Synchronica has currently deployed its solutions to 31 mobile operators, and once all 60 are delivered, the company says its messaging solutions will be available to just over 990m mobile users worldwide.
Among the new customers are live installations with two of the largest mobile operators in India. With over 670m mobile phone users, India is the world’s second largest mobile market, and according to data recently released by the country’s regulator, India connects approximately 10m new users each month. The largest mobile phone group in the country believes that it is possible that the country will see more than 1bn mobile users by 2015.
“In June, we announced that we had signed our 40th mobile operator customer.
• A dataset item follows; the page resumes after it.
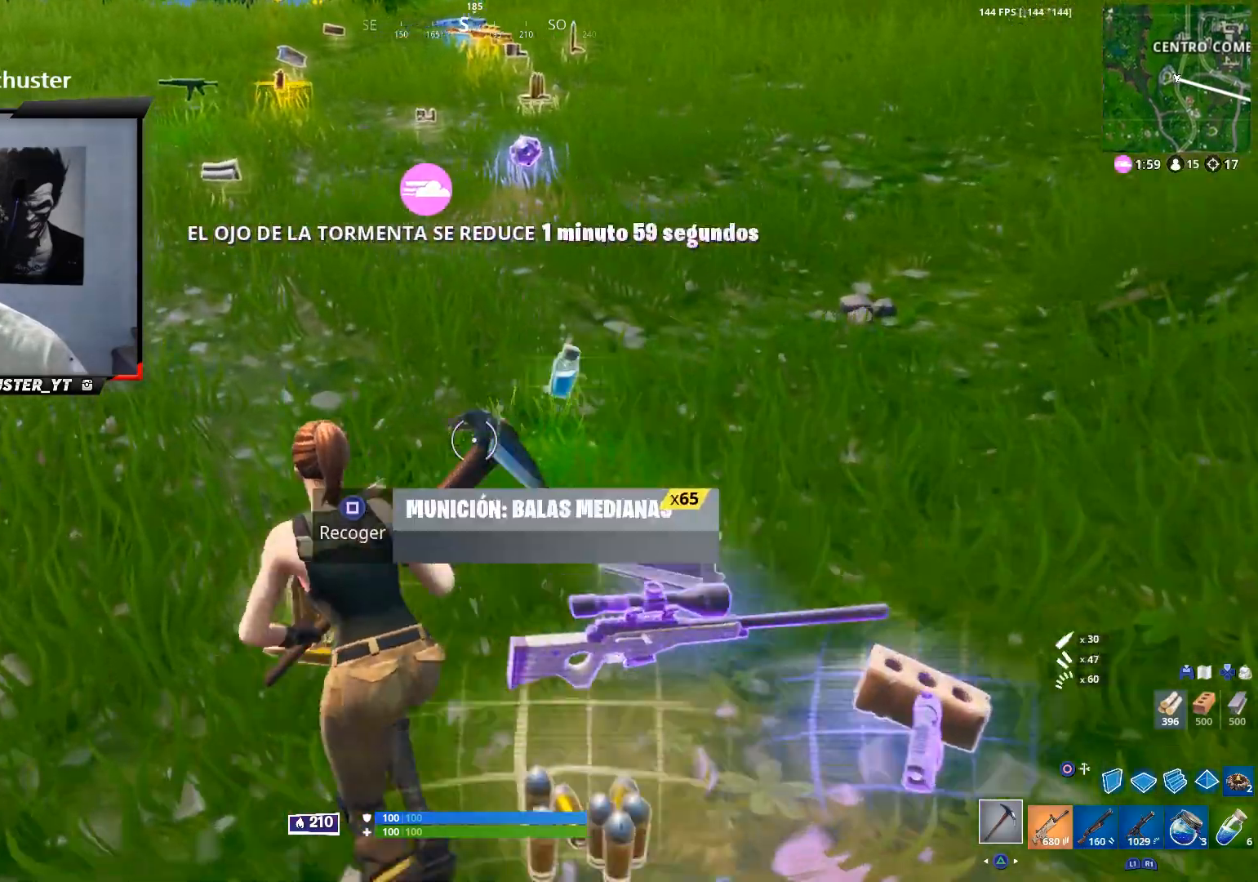
{"dt_ms": 500, "buttons": ["CROSS"], "left_stick": "up-left", "right_stick": "center", "events": [[67, "SQUARE", "up"], [133, "SQUARE", "down"], [167, "left_stick", "up-right"], [200, "SQUARE", "up"], [267, "left_stick", "up-left"], [267, "right_stick", "up"], [300, "L1", "down"], [400, "L1", "up"], [400, "right_stick", "center"], [433, "CROSS", "down"]]}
I’m thrilled that in less than five months, we’ve been able to grow this to 60, and that we’ve been breaking into the fast-growing mobile market of India and expanding our leading position in Africa,” says Synchronica CEO, Carsten Brinkschulte. “The acquisition of iseemedia and our recent group-wide agreement with a pan-African operator group has propelled Synchronica to a leading position in the market of next-generation mobile messaging in emerging economies. Following the current deployment phase, we are going to be focussed to expand the take-up rate of our solutions in the installed base.”
Synchronica’s flagship product, Mobile Gateway 5, enables operators to increase data traffic and subscriber loyalty by providing a broad range of mobile messaging services from a single platform. It allows users to connect to existing internet communities to drive traffic and user uptake, but also allows operators to create their own email services and instant messaging communities to creating stickiness and help reduce churn.